(Dataset entries)
+++

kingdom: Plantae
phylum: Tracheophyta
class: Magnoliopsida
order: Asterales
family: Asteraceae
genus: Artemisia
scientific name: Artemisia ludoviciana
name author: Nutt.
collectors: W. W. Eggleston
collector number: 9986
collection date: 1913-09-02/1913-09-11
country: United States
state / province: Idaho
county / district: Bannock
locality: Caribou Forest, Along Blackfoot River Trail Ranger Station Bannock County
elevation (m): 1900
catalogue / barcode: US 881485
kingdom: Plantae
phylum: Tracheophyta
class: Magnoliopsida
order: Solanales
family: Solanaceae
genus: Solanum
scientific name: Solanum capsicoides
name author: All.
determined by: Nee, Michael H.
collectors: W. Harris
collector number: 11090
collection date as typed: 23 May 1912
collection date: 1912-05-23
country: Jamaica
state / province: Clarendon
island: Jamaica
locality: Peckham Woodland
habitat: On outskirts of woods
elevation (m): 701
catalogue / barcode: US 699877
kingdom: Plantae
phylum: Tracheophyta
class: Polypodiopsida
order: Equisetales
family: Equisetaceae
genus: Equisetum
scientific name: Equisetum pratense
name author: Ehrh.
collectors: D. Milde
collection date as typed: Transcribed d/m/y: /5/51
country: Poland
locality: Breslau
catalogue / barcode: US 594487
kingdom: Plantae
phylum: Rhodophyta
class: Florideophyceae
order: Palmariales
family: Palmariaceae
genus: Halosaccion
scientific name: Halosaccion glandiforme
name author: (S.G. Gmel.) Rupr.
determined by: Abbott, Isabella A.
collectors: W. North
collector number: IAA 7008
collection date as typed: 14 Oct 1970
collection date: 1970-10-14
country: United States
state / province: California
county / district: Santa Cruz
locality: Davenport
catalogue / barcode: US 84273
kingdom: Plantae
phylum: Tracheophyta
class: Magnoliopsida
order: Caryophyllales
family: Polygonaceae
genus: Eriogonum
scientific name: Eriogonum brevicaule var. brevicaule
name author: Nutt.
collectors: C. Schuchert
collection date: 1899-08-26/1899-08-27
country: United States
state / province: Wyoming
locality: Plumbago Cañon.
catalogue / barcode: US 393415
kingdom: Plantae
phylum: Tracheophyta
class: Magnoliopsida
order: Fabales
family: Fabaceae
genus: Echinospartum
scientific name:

+++

TASK INSTRUCTIONS:
Please recast every line of the records above as a numbered list, leaving out any blank lines.

TASK RESULT:
1. kingdom: Plantae
2. phylum: Tracheophyta
3. class: Magnoliopsida
4. order: Asterales
5. family: Asteraceae
6. genus: Artemisia
7. scientific name: Artemisia ludoviciana
8. name author: Nutt.
9. collectors: W. W. Eggleston
10. collector number: 9986
11. collection date: 1913-09-02/1913-09-11
12. country: United States
13. state / province: Idaho
14. county / district: Bannock
15. locality: Caribou Forest, Along Blackfoot River Trail Ranger Station Bannock County
16. elevation (m): 1900
17. catalogue / barcode: US 881485
18. kingdom: Plantae
19. phylum: Tracheophyta
20. class: Magnoliopsida
21. order: Solanales
22. family: Solanaceae
23. genus: Solanum
24. scientific name: Solanum capsicoides
25. name author: All.
26. determined by: Nee, Michael H.
27. collectors: W. Harris
28. collector number: 11090
29. collection date as typed: 23 May 1912
30. collection date: 1912-05-23
31. country: Jamaica
32. state / province: Clarendon
33. island: Jamaica
34. locality: Peckham Woodland
35. habitat: On outskirts of woods
36. elevation (m): 701
37. catalogue / barcode: US 699877
38. kingdom: Plantae
39. phylum: Tracheophyta
40. class: Polypodiopsida
41. order: Equisetales
42. family: Equisetaceae
43. genus: Equisetum
44. scientific name: Equisetum pratense
45. name author: Ehrh.
46. collectors: D. Milde
47. collection date as typed: Transcribed d/m/y: /5/51
48. country: Poland
49. locality: Breslau
50. catalogue / barcode: US 594487
51. kingdom: Plantae
52. phylum: Rhodophyta
53. class: Florideophyceae
54. order: Palmariales
55. family: Palmariaceae
56. genus: Halosaccion
57. scientific name: Halosaccion glandiforme
58. name author: (S.G. Gmel.) Rupr.
59. determined by: Abbott, Isabella A.
60. collectors: W. North
61. collector number: IAA 7008
62. collection date as typed: 14 Oct 1970
63. collection date: 1970-10-14
64. country: United States
65. state / province: California
66. county / district: Santa Cruz
67. locality: Davenport
68. catalogue / barcode: US 84273
69. kingdom: Plantae
70. phylum: Tracheophyta
71. class: Magnoliopsida
72. order: Caryophyllales
73. family: Polygonaceae
74. genus: Eriogonum
75. scientific name: Eriogonum brevicaule var. brevicaule
76. name author: Nutt.
77. collectors: C. Schuchert
78. collection date: 1899-08-26/1899-08-27
79. country: United States
80. state / province: Wyoming
81. locality: Plumbago Cañon.
82. catalogue / barcode: US 393415
83. kingdom: Plantae
84. phylum: Tracheophyta
85. class: Magnoliopsida
86. order: Fabales
87. family: Fabaceae
88. genus: Echinospartum
89. scientific name:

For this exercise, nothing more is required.